Conway Wickliffe, a 41-year-old special effects technician, lost his life while filming a test run of the sequence where the Batmobile is blown up.
He was leaning out of a 4×4 truck window and operating a camera shooting a stunt car when tragedy struck.
The truck he was in failed to make a sharp turn at the end of its run, carrying on its path and crashing into a tree.
Wickliffe suffered severe injuries in the impact and was pronounced dead at the QinetiQ site at Longcross near Chertsey, Surrey.
Final moments in film
One of the most chilling film production deaths was that of Vin Diesel’s xXx (2002) stunt double, Harry O’Connor – because his final moments were used in the film.
The stunt which claimed his life involved a parasailing sequence near the Palacký Bridge in Prague.
O’Connor completed the first take of the stunt flawlessly, and shots of that attempt were included in the final cut of the film.
On the second take, retired Navy SEAL O’Connor hit his head on the bridge and was killed.
“We had 500 stuntmen involved with this picture; 499 didn’t get a scratch,” director Rob Cohen says in his commentary on the movie.
“It shows you the lengths to which we will go to bring this kind of intense experience to the viewer.”
Deadly bike smash
That was also tragically the case for pro motorcycle road racer Joi Harris, who died while filming a stunt on Deadpool 2 (2018).

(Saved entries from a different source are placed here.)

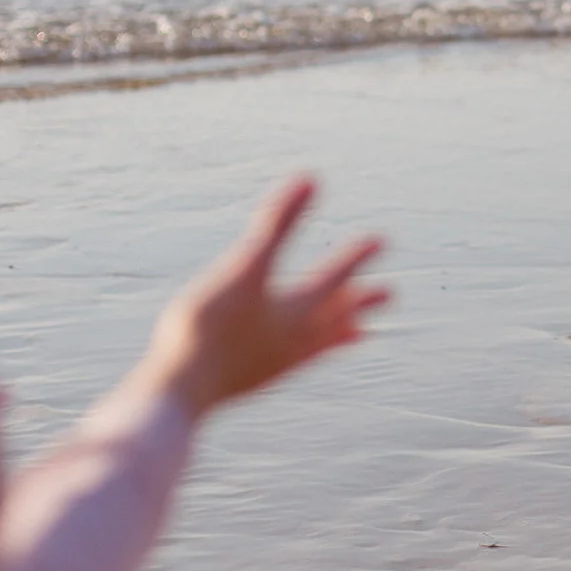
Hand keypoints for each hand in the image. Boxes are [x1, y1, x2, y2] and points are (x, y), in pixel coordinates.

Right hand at [127, 178, 388, 418]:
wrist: (179, 392)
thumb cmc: (208, 327)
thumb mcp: (243, 267)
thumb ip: (278, 224)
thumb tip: (311, 178)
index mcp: (295, 309)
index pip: (333, 277)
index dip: (354, 256)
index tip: (380, 242)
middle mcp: (294, 339)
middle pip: (335, 315)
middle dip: (359, 301)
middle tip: (390, 295)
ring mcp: (275, 363)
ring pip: (318, 344)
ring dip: (339, 332)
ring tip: (360, 332)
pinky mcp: (253, 381)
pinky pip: (289, 367)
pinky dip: (305, 357)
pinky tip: (295, 360)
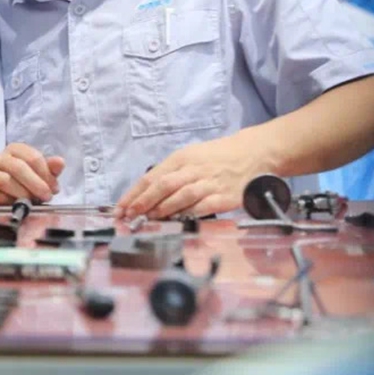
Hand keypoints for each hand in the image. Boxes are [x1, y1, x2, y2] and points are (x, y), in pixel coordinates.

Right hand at [0, 143, 64, 203]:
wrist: (2, 191)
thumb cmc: (24, 179)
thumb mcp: (40, 172)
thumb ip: (51, 167)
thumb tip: (60, 162)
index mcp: (16, 150)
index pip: (33, 158)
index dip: (46, 174)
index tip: (53, 188)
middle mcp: (0, 158)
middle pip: (19, 168)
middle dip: (36, 184)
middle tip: (46, 197)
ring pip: (6, 181)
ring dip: (23, 194)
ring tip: (32, 202)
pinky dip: (9, 202)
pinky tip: (16, 205)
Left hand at [115, 131, 274, 218]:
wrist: (253, 153)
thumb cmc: (216, 157)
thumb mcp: (189, 157)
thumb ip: (169, 174)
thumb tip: (144, 194)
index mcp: (181, 158)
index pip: (151, 177)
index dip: (134, 193)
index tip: (120, 208)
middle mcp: (193, 169)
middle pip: (163, 185)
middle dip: (143, 201)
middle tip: (129, 215)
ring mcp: (210, 183)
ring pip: (182, 195)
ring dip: (163, 208)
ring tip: (149, 218)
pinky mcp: (226, 196)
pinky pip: (204, 206)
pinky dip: (189, 214)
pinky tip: (178, 221)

Doubling for Zazie Beetz as Domino, it was her first job as a stunt driver after a successful racing career.
Like O’Connor, Harris had already completed the stunt, which required she didn’t wear a helmet, when tragedy struck.
On her fifth run, she lost control of her bike, hit a curb, and was thrown through a plate glass window at the Shaw Tower in Vancouver.
Paramedics battled to save her life but she died at the scene – she was 40 years old.
Face ripped open
South African stuntwoman Olivia Jackson almost suffered a similar fate during a similar bike accident while filming Resident Evil: The Final Chapter (2016).
Like Harris’ fateful stunt, Jackson’s scene called for her to not wear a helmet and she too had completed takes before the accident.
She had to speed towards a camera mounted on a crane on a truck coming towards her – the plan was for the camera to raise over out of her way and rotate so it filmed her as she passed beneath it.
On the third take, the camera wasn’t raised fast enough and she smashed into it, damaging her left harm so severely it needed amputating and ripping off half her face, exposing her teeth.
She was put in a medically-induced coma for 17 days while doctors performed life-saving surgery.
Last year, Jackson told described her ongoing legal battles around the crash and said she was working on a documentary about her recovery.